5. Toutefois, la préfète de l’Isère n’a pas procédé au réexamen de la demande de renouvellement du titre de séjour de M. B, qui doit se manifester par une décision expresse sur le droit au séjour de l’intéressé. La circonstance que la préfète de l’Isère a délivré à M. B une attestation de prolongation d’instruction est sans incidence sur l’inexécution de cette injonction prescrite par le juge des référés. Par ailleurs, contrairement à ce que fait valoir cette dernière en défense, la circonstance qu’elle a accordé à l’intéressé une attestation de prolongation d’instruction valable jusqu’au 16 juin 2025, n’a nullement pour effet de « rouvrir l’instruction de la demande de renouvellement du titre de séjour » ou de « reporter la décision implicite de rejet de celle-ci ». Enfin, la préfète de l’Isère n’est pas fondée à soutenir que la condition d’urgence ne serait pas caractérisée, dès lors que la préfecture ne justifie par aucun élément être à même de rendre une décision expresse sur la demande de renouvellement de titre de séjour mention « vie privée et familiale » de M. B, pourtant enregistrée depuis le 7 février 2024, avant le 16 juin 2025.

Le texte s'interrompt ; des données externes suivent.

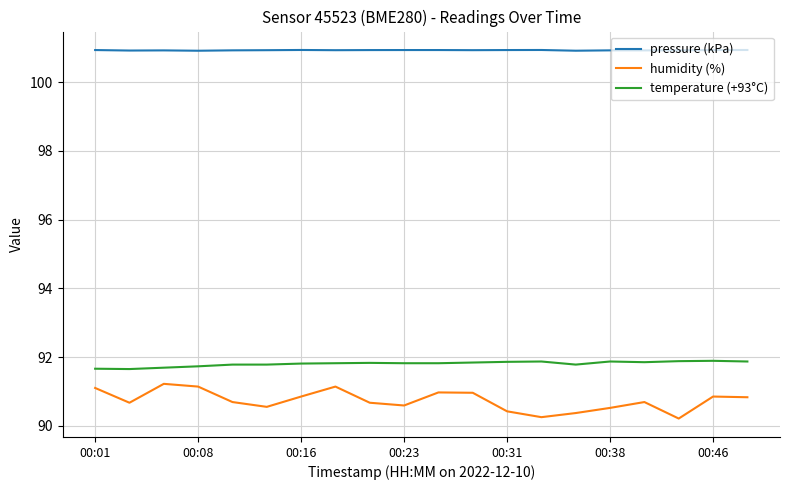

Which series has the widest spread of values?

humidity (%)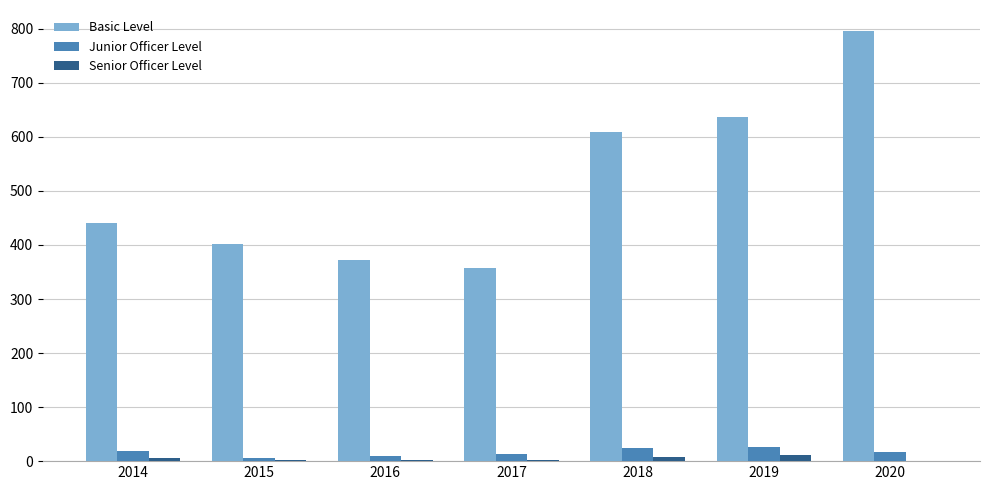

Where is Basic Level nearest to the value 576?

2018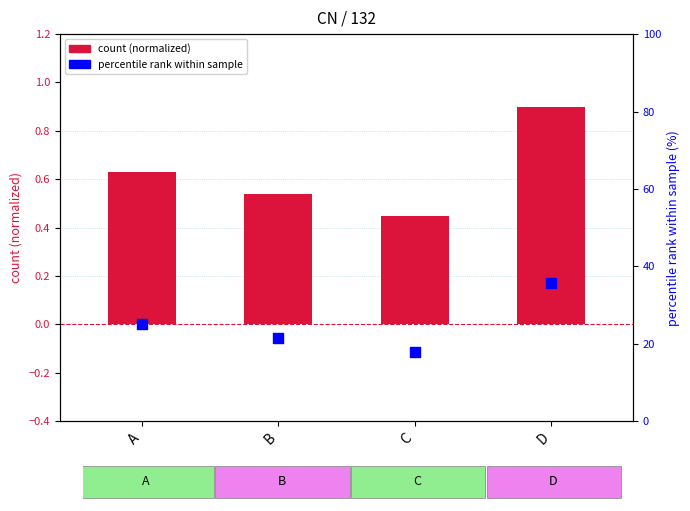

At how many categories does at least one series exceed 5?

4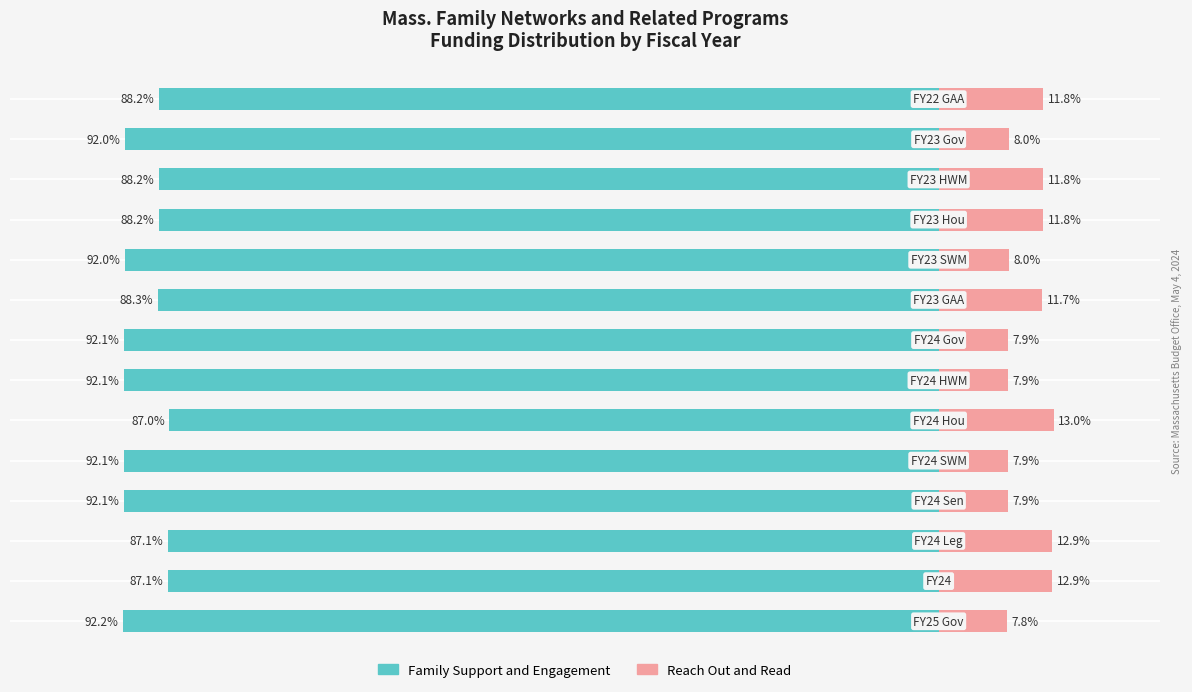

Which series changed the most between 1 and 3?

Reach Out and Read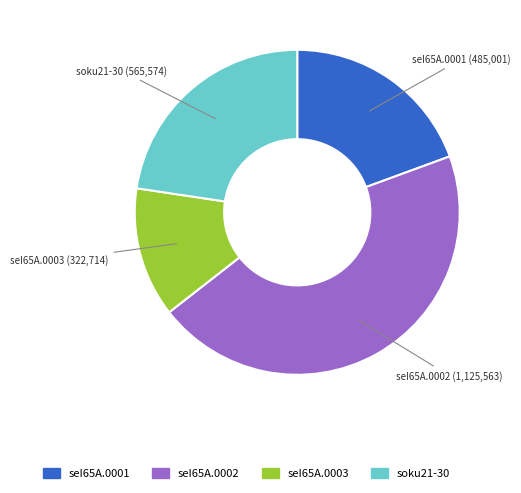

Approximately how many times larger is the value at seI65A.0001 compared to seI65A.0002?

0.4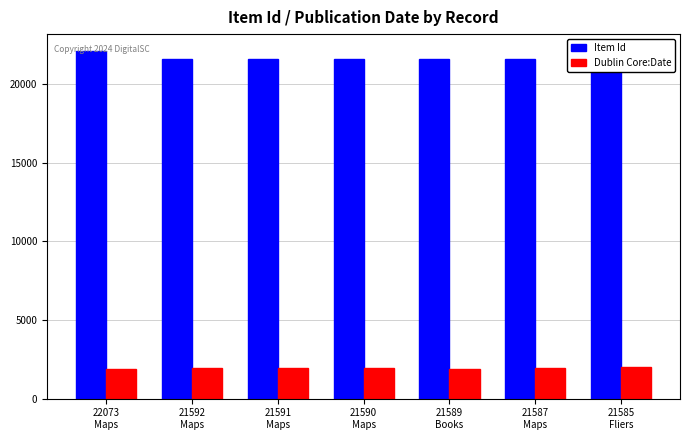

What are all the series names shown in the legend?

Item Id, Dublin Core:Date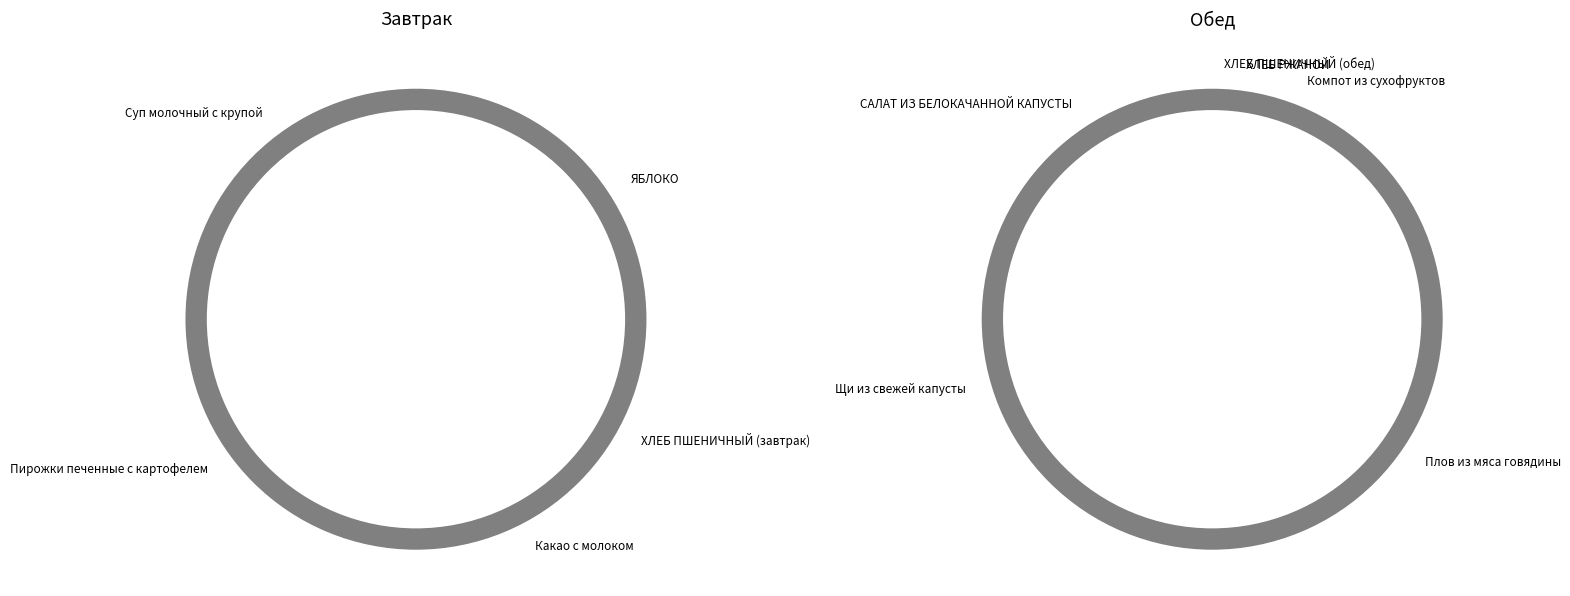

Is it true that Компот из сухофруктов is 1% of the pie?

False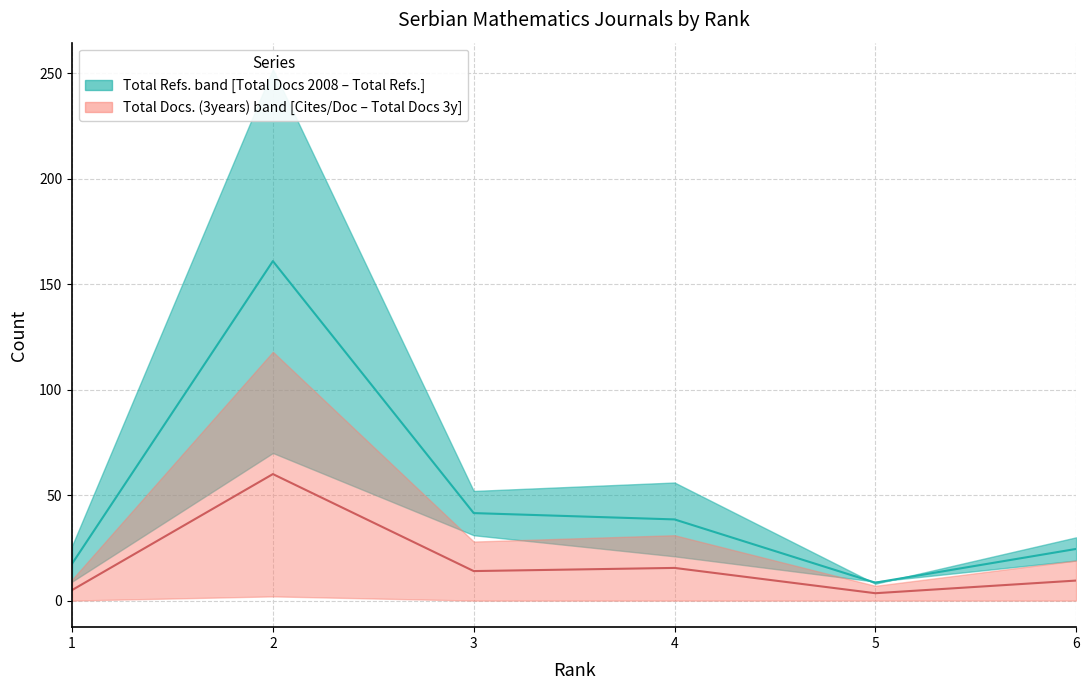

Does the chart display data point markers on the line(s)?

No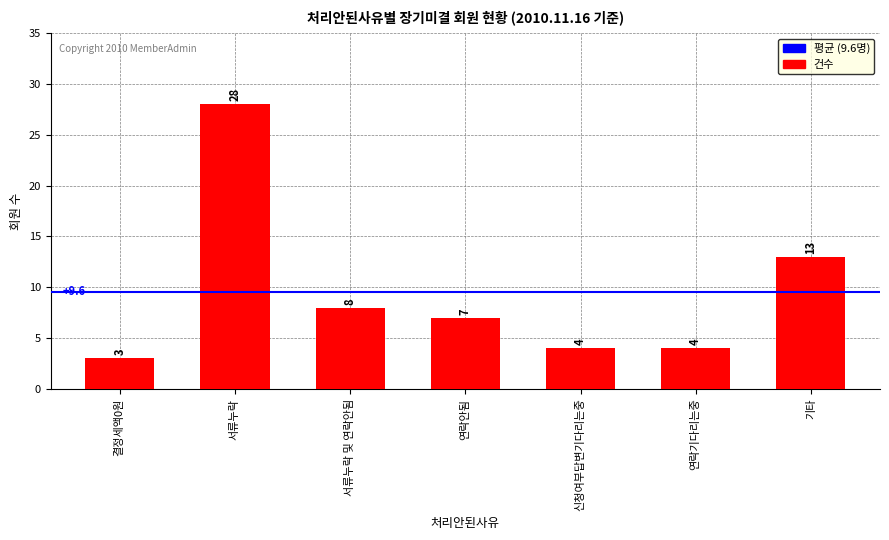

What is the sum of the values at 서류누락 및 연락안됨 and 연락안됨?

15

6. Dans ces conditions, compte tenu des graves difficultés matérielles provoquées par l’absence d’exécution de l’ordonnance en cause, il y a lieu d’en modifier le dispositif en enjoignant à la préfète de l’Isère de réexaminer la demande de titre de séjour de M. B et de prendre une décision explicite, dans un délai d’un mois à compter de la notification de la présente ordonnance et d’assortir cette mesure d’une astreinte de 100 euros par jour de retard à compter de l’expiration d’un délai de sept jours suivant la notification de la présente ordonnance.
Sur les frais de procès :
7. Dans les circonstances de l’espèce, il y a lieu de mettre à la charge de l’Etat le versement à M. B d’une somme de 600 euros au titre de l’article L.761-1 du code de justice administrative.
D E C I D E :
Article 1er : L’article 3 de l’ordonnance n° 2405739 du 19 août 2024 est modifié comme suit :
« Il est enjoint à la préfète de l’Isère :
— de réexaminer la demande de titre de séjour de M. B et de prendre une décision explicite, dans un délai d’un mois à compter de la notification de la présente ordonnance, sous astreinte de 100 euros par jour de retard à compter de l’expiration d’un délai de 7 jours suivant la notification de la présente ordonnance. ".
Article 2 : L’Etat versera à M. B une somme de 600 euros au titre de l’article L. 761-1 du code de justice administrative.
Article 3 : La présente ordonnance sera notifiée à M. A B et au ministre de l’intérieur.
Copie en sera adressée à la préfète de l’Isère.
Fait à Grenoble, le 24 mars 2025.
La juge des référés,
C. PAILLET-AUGEYLa greffière,
A. ZANON
La République mande et ordonne au ministre de l’intérieur en ce qui le concerne ou à tous commissaires de justice à ce requis en ce qui concerne les voies de droit commun, contre les parties privées, de pourvoir à l’exécution de la présente décision.